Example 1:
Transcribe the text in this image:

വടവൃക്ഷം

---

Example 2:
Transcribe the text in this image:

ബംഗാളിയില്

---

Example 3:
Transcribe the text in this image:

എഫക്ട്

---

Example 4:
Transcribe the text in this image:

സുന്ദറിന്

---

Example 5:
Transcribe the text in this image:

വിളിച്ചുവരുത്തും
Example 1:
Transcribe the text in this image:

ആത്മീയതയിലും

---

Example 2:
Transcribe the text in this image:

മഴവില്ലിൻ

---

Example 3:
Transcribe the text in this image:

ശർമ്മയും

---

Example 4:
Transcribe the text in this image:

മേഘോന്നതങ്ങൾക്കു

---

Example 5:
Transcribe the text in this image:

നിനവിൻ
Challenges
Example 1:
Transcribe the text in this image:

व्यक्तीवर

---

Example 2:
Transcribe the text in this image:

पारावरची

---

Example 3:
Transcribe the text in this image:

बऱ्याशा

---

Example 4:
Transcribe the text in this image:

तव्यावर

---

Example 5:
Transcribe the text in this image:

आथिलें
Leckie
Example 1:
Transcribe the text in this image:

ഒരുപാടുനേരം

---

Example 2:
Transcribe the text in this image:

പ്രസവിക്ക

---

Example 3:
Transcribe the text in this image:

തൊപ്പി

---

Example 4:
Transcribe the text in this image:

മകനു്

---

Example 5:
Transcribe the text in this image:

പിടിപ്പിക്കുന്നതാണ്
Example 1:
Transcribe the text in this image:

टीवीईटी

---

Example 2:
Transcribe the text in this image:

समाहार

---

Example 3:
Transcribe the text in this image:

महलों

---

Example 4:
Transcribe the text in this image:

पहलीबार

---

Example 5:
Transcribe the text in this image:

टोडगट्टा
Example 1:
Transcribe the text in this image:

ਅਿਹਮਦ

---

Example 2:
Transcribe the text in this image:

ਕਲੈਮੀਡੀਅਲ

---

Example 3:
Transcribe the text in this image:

****************

▸ TRY IT
Nothing in the entries should be left out; please reproduce them all exactly.

▸ SOLUTION FOR THIS TASK
Example 1:
Transcribe the text in this image:

വടവൃക്ഷം

---

Example 2:
Transcribe the text in this image:

ബംഗാളിയില്

---

Example 3:
Transcribe the text in this image:

എഫക്ട്

---

Example 4:
Transcribe the text in this image:

സുന്ദറിന്

---

Example 5:
Transcribe the text in this image:

വിളിച്ചുവരുത്തും
Example 1:
Transcribe the text in this image:

ആത്മീയതയിലും

---

Example 2:
Transcribe the text in this image:

മഴവില്ലിൻ

---

Example 3:
Transcribe the text in this image:

ശർമ്മയും

---

Example 4:
Transcribe the text in this image:

മേഘോന്നതങ്ങൾക്കു

---

Example 5:
Transcribe the text in this image:

നിനവിൻ
Challenges
Example 1:
Transcribe the text in this image:

व्यक्तीवर

---

Example 2:
Transcribe the text in this image:

पारावरची

---

Example 3:
Transcribe the text in this image:

बऱ्याशा

---

Example 4:
Transcribe the text in this image:

तव्यावर

---

Example 5:
Transcribe the text in this image:

आथिलें
Leckie
Example 1:
Transcribe the text in this image:

ഒരുപാടുനേരം

---

Example 2:
Transcribe the text in this image:

പ്രസവിക്ക

---

Example 3:
Transcribe the text in this image:

തൊപ്പി

---

Example 4:
Transcribe the text in this image:

മകനു്

---

Example 5:
Transcribe the text in this image:

പിടിപ്പിക്കുന്നതാണ്
Example 1:
Transcribe the text in this image:

टीवीईटी

---

Example 2:
Transcribe the text in this image:

समाहार

---

Example 3:
Transcribe the text in this image:

महलों

---

Example 4:
Transcribe the text in this image:

पहलीबार

---

Example 5:
Transcribe the text in this image:

टोडगट्टा
Example 1:
Transcribe the text in this image:

ਅਿਹਮਦ

---

Example 2:
Transcribe the text in this image:

ਕਲੈਮੀਡੀਅਲ

---

Example 3:
Transcribe the text in this image:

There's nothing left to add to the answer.